My TikTok Journey

Marcus DiPaola
2 min readDec 27, 2020



Please read about my pre-TikTok life first. A link will redirect you back here at the end of the article. Here’s a link to my TikTok.

I got addicted to TikTok in February 2020 when I started watching YouTube compilations of the best COVID TikToks. I started watching TikToks using my desktop computer.

I added consulting for a digital media firm to my freelance work, which needed me to move to D.C. but I was miserable, and I eventually decided to take them off my client list. I gave my contractually obligated 30 days notice, bought, then started interviewing TikTokers I thought were interesting.

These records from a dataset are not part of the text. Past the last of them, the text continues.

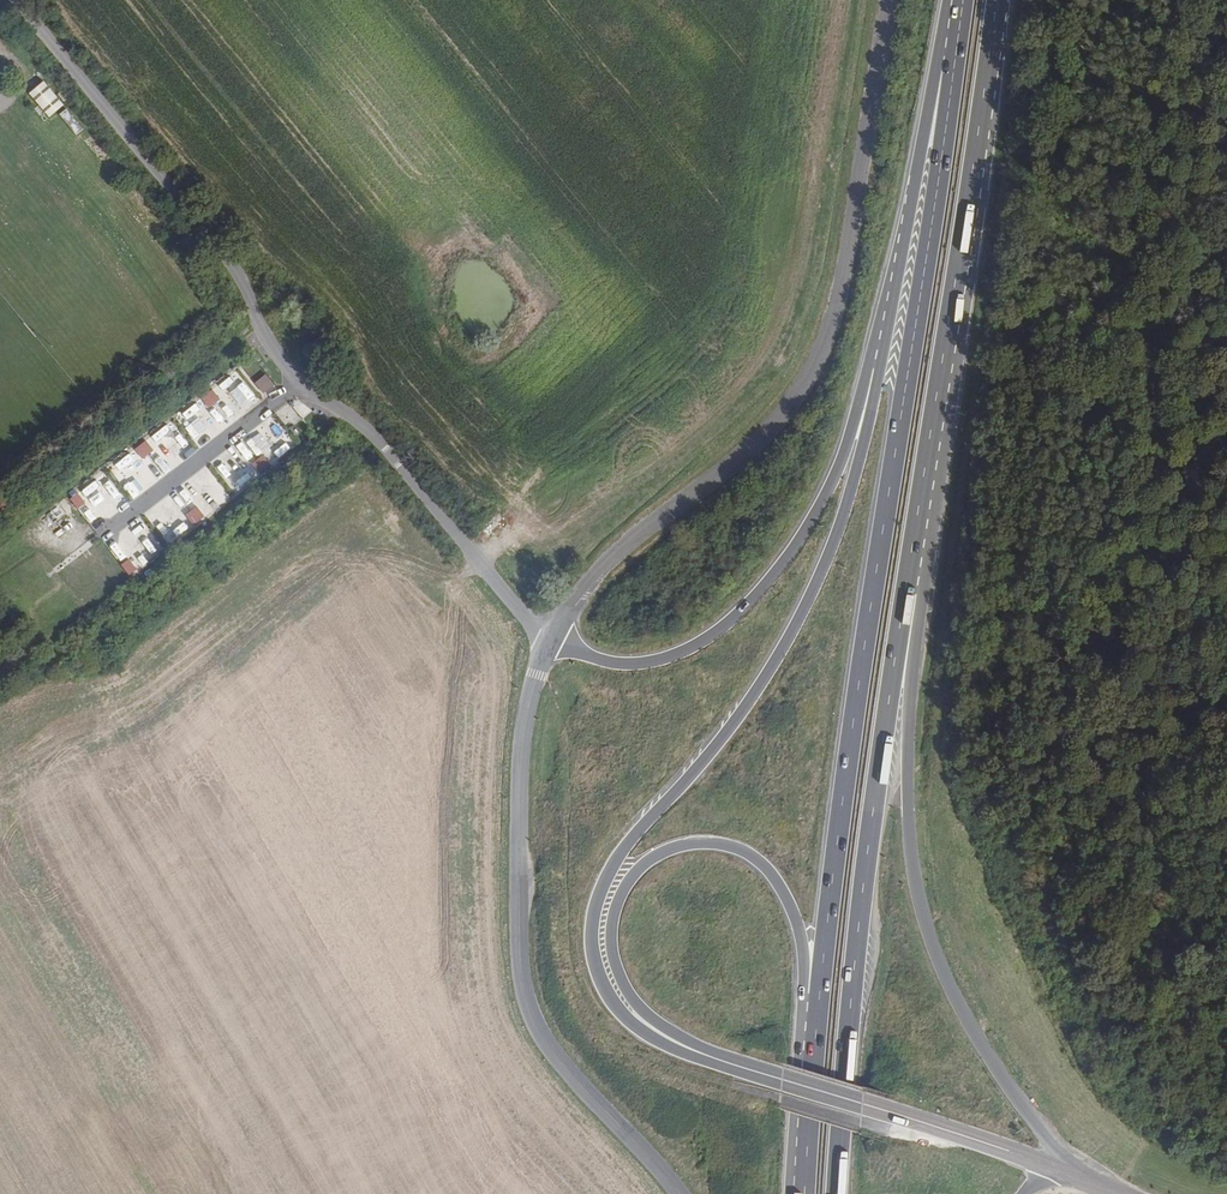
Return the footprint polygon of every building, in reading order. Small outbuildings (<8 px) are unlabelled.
[(26,93),(48,118),(63,105),(41,80),(26,93)] [(231,373),(215,387),(221,395),(237,381),(231,373)] [(262,395),(274,385),(265,373),(252,383),(262,395)] [(207,408),(219,399),(211,389),(199,398),(207,408)] [(298,396),(278,412),(290,427),(310,411),(298,396)] [(227,418),(238,409),(231,400),(220,408),(227,418)] [(197,410),(180,416),(187,435),(204,429),(197,410)] [(262,425),(276,441),(270,446),(280,457),(295,443),(270,417),(262,425)] [(155,439),(170,452),(182,437),(167,424),(155,439)] [(239,434),(232,437),(241,461),(260,455),(252,434),(240,438),(239,434)] [(187,458),(194,450),(182,439),(174,447),(187,458)] [(146,441),(110,465),(128,492),(143,483),(132,467),(141,461),(140,460),(153,451),(146,441)] [(150,458),(164,471),(173,462),(160,449),(150,458)] [(212,472),(245,487),(250,476),(242,472),(246,463),(222,451),(212,472)] [(253,458),(257,473),(270,469),(265,455),(253,458)] [(144,483),(159,473),(148,458),(141,462),(145,468),(138,474),(144,483)] [(92,504),(107,492),(96,478),(81,489),(92,504)] [(114,487),(93,504),(106,520),(127,503),(114,487)] [(68,497),(74,509),(84,503),(78,492),(68,497)] [(210,510),(226,502),(222,495),(206,503),(210,510)] [(145,511),(151,521),(173,507),(166,497),(145,511)] [(184,515),(194,526),(205,515),(195,505),(184,515)] [(167,543),(188,530),(180,518),(173,524),(176,529),(164,537),(167,543)] [(151,524),(161,533),(166,527),(156,519),(151,524)] [(129,558),(120,542),(110,548),(119,564),(129,558)] [(141,564),(158,555),(154,547),(136,556),(141,564)] [(127,575),(137,569),(131,559),(121,565),(127,575)]
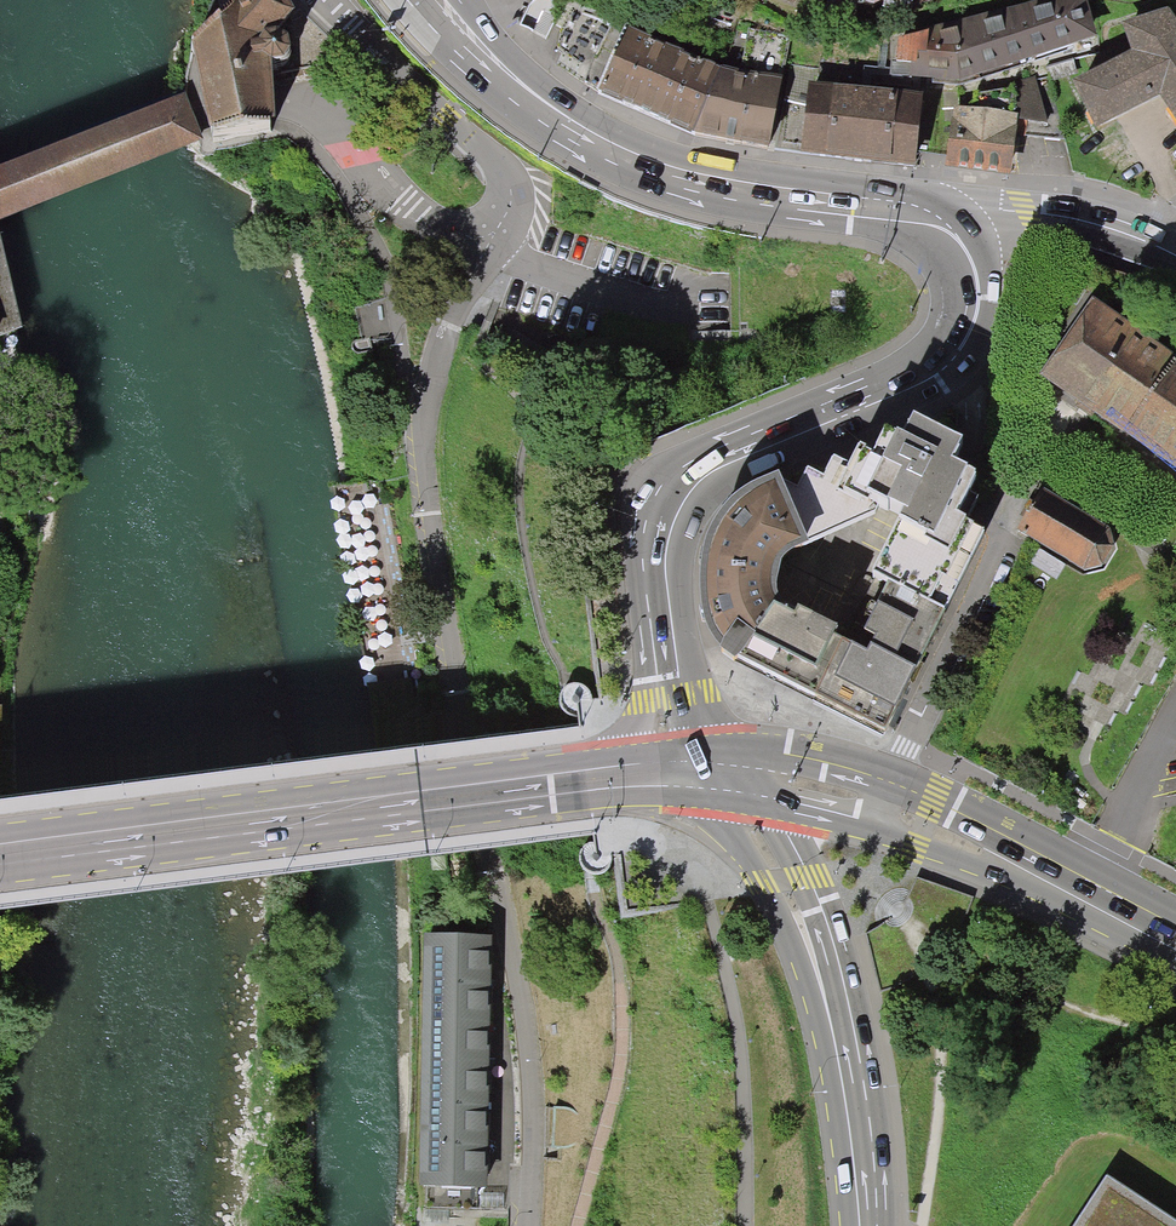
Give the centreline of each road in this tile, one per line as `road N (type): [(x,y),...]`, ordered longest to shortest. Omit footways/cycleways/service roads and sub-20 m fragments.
road 1 (residential): [(487,247),(449,324),(424,433),(455,678),(534,1068),(529,1225)]
road 2 (secondary): [(933,220),(959,238),(977,282),(975,318),(962,349),(928,378),(697,476),(660,527),(663,600),(693,763)]
road 3 (secondary): [(0,847),(693,763)]
road 4 (secondary): [(465,38),(570,125),(651,168),(736,195),(933,220)]
road 5 (secondary): [(693,763),(747,820),(804,918),(826,988),(861,1225)]
road 6 (residential): [(883,805),(1025,478)]
road 7 (residential): [(199,116),(241,103),(310,104),(329,115),(386,188),(487,247)]
road 8 (secondary): [(883,805),(1175,950)]
road 9 (residential): [(487,247),(510,202),(499,165),(332,0)]
road 10 (residential): [(933,220),(1001,209),(1048,215),(1174,253)]
road 11 (secondary): [(693,763),(821,784),(883,805)]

I downloaded TikTok on my phone for the first time in September 2020. I wanted to better understand what the people I was interviewing went through in order to ask better questions.

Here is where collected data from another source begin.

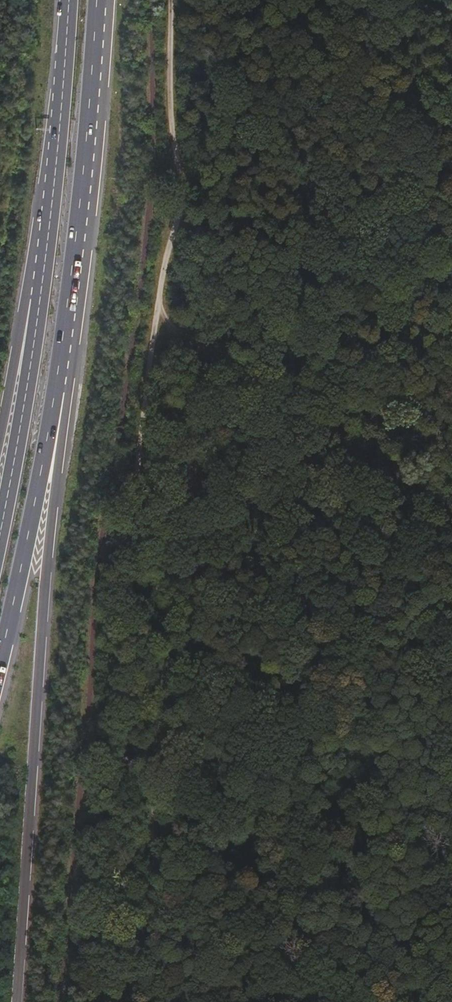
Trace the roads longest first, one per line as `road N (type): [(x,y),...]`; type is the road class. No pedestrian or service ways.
road 1 (track): [(137,1001),(173,826),(174,656),(146,499),(159,312)]
road 2 (trunk): [(17,1001),(62,351)]
road 3 (trunk): [(62,351),(98,0)]
road 4 (track): [(159,312),(197,0)]
road 5 (trunk): [(0,655),(62,351)]
road 6 (trunk): [(46,264),(0,533)]
road 7 (trunk): [(69,0),(46,264)]
road 8 (trunk): [(46,264),(0,460)]

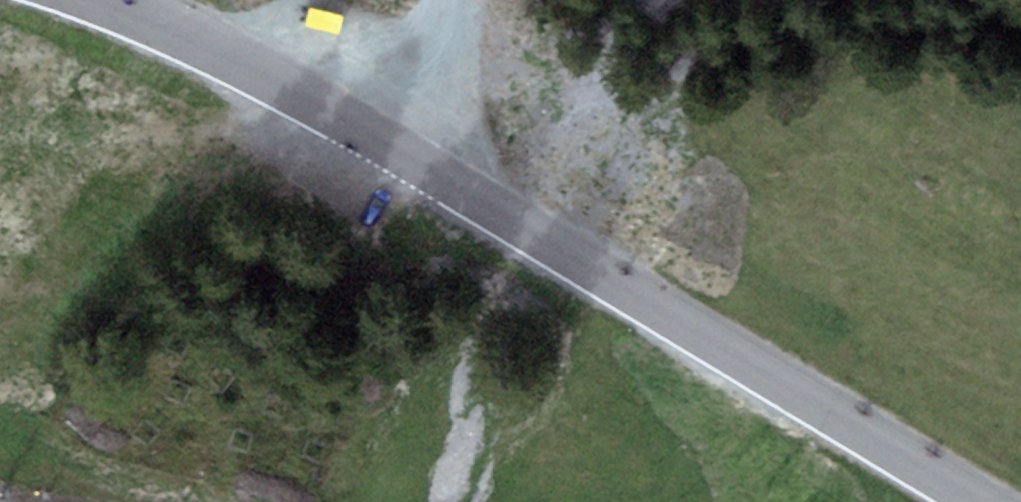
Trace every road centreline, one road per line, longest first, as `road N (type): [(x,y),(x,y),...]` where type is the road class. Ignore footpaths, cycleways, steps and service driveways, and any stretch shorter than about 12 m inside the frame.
road 1 (secondary): [(980,501),(298,90),(112,0)]
road 2 (track): [(0,72),(235,144),(276,128),(298,90)]
road 3 (track): [(797,391),(787,433),(826,501)]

I made a couple videos trying to get comfortable on-camera again. Being comfortable on-camera is a skill that needs to be exercised. I used to work in TV, and being on-camera is a lot like riding a bike. Once you’re good at it, you don’t really forget how to do it, you’re just a little rusty if you haven’t done it in a while.

I started by teaching teenage boys about consent within relationships, and about open records requests. I got a lot of DMs along the lines of “I confessed my love for her and now she’s dry texting and leaving me on delivered, I’m so confused, why is this happening??” That’s about when I stopped answering most of my DMs and started covering the predictive models based on polling about the presidential election.

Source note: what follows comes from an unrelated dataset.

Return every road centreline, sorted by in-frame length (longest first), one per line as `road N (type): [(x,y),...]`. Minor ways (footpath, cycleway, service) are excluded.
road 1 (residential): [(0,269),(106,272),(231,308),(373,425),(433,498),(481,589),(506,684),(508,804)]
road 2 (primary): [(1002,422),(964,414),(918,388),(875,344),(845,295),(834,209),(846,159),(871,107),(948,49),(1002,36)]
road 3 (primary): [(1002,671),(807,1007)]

A couple hundred thousand people decided to follow me on election night 2020, and doing the news on TikTok was fun, so I decided to keep going.

I grew fast by being vicious about guarding my audience’s time from dumb shit they don’t absolutely need to know. If there’s nothing big happening, I don’t post. I’m aggressive covering stories that might be big but could also turn out to be nothing. I simplify politics by focusing on the actual real-life result, skipping process talk, and my scripts use a unique writing style.

I moved back to New Jersey to live in my mom’s basement, because I didn’t want to exhaust my savings on paying rent in a D.C. apartment. That brings us to today. I’m still doing TikTok for fun from my mom’s basement while I wait for the COVID vaccine and do freelance work.

I launched a Patreon in February to help me pay for equipment upgrades, living expenses, and travel expenses. My primary source of income is still my freelance work. It will take at least a couple years to fully replace my freelance work for news outlets with my Patreon income. If my spreadsheets are accurate, and they’re probably not, I’m looking at December 2024 at the earliest.